### TASK BRIEF
Locate each line of the material that contains "class", then return it.

### DATA EXCERPTS
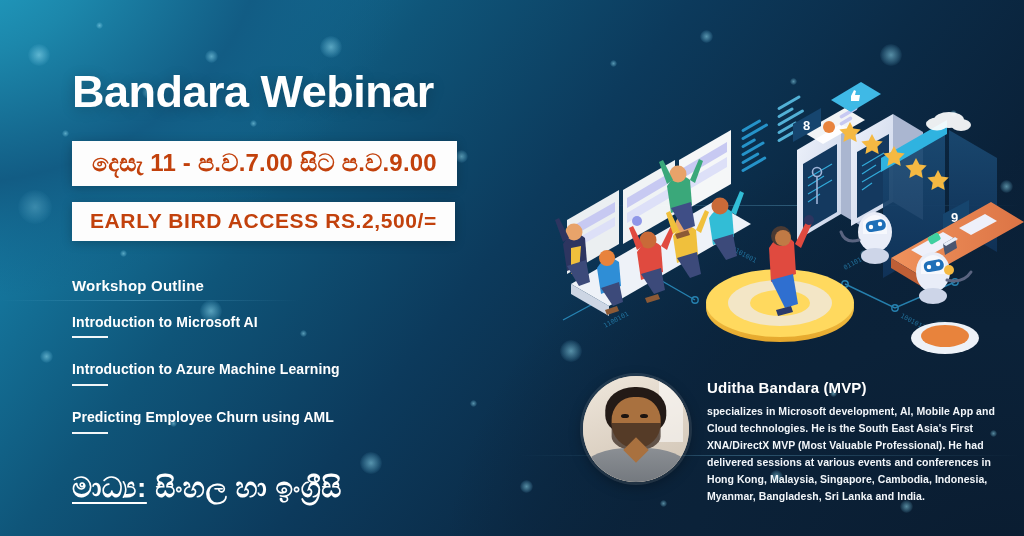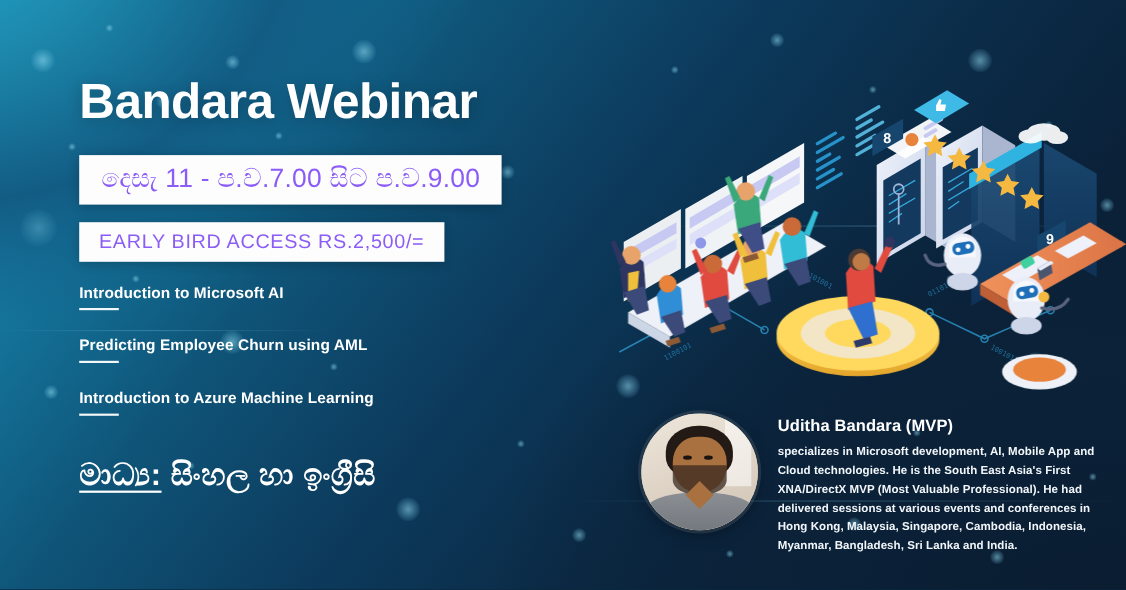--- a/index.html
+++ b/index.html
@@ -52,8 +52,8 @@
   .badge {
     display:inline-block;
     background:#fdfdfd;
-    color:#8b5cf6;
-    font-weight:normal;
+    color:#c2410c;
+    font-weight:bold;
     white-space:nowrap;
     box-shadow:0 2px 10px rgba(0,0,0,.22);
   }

---

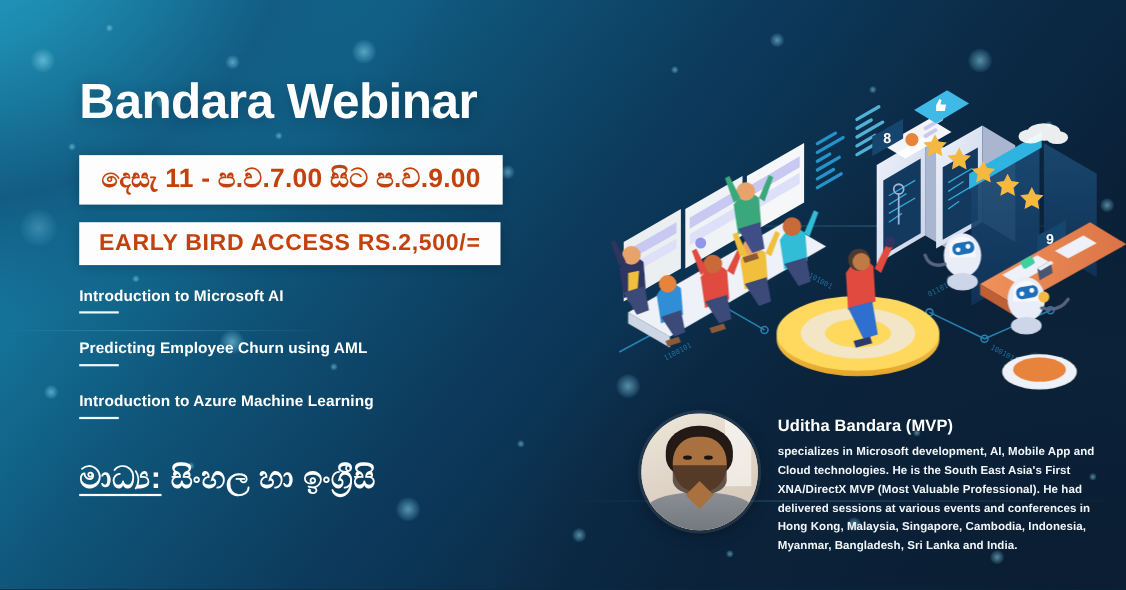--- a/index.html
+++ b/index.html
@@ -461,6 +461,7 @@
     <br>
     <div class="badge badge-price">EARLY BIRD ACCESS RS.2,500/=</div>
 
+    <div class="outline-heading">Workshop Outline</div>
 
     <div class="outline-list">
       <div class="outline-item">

### ANSWER AREA
     <div class="badge badge-price">EARLY BIRD ACCESS RS.2,500/=</div>
+    <div class="outline-heading">Workshop Outline</div>
     <div class="outline-list">
       <div class="outline-item">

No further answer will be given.